BEGIN
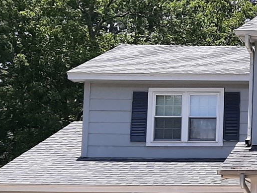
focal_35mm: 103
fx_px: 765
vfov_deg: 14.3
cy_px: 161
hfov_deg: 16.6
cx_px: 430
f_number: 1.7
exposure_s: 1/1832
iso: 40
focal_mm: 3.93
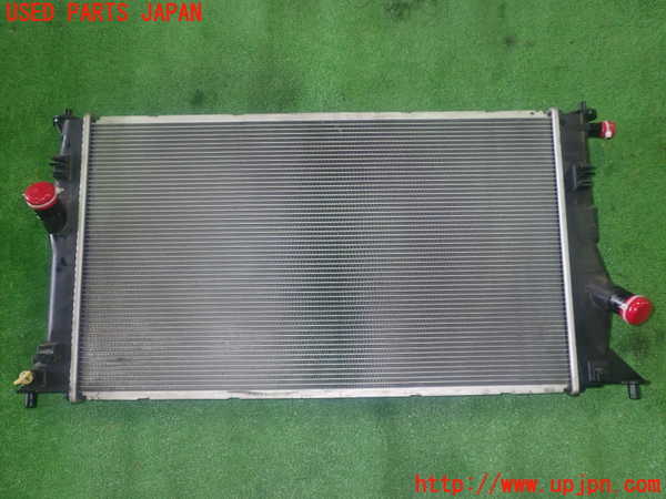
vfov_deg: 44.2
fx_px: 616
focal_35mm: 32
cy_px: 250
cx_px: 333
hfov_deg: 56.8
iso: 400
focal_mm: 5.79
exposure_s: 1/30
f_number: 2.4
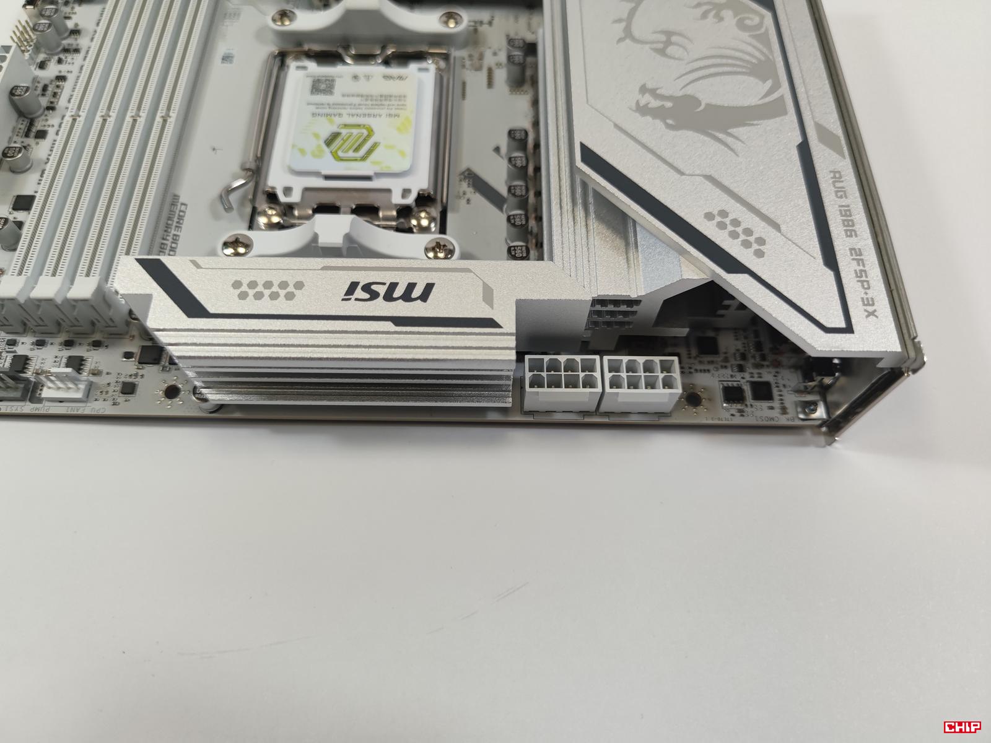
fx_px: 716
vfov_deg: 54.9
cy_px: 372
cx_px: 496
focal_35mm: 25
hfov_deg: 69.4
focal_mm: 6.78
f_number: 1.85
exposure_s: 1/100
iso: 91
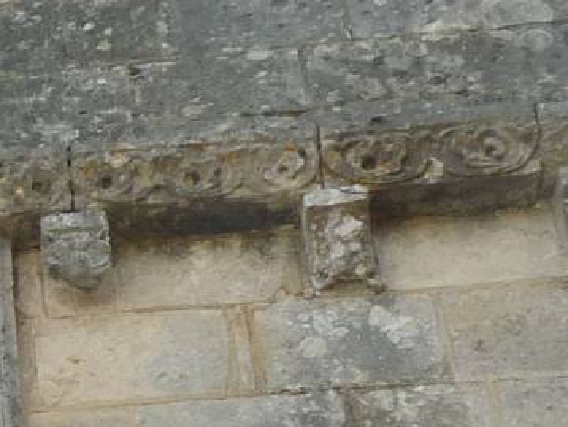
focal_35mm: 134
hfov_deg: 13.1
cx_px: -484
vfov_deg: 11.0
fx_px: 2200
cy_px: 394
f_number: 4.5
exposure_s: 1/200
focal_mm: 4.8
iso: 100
END
• The problem
Each line of the listing above should be retyped exactly, with no pictures.

• Solution to the exercise
focal_35mm: 103
fx_px: 765
vfov_deg: 14.3
cy_px: 161
hfov_deg: 16.6
cx_px: 430
f_number: 1.7
exposure_s: 1/1832
iso: 40
focal_mm: 3.93
vfov_deg: 44.2
fx_px: 616
focal_35mm: 32
cy_px: 250
cx_px: 333
hfov_deg: 56.8
iso: 400
focal_mm: 5.79
exposure_s: 1/30
f_number: 2.4
fx_px: 716
vfov_deg: 54.9
cy_px: 372
cx_px: 496
focal_35mm: 25
hfov_deg: 69.4
focal_mm: 6.78
f_number: 1.85
exposure_s: 1/100
iso: 91
focal_35mm: 134
hfov_deg: 13.1
cx_px: -484
vfov_deg: 11.0
fx_px: 2200
cy_px: 394
f_number: 4.5
exposure_s: 1/200
focal_mm: 4.8
iso: 100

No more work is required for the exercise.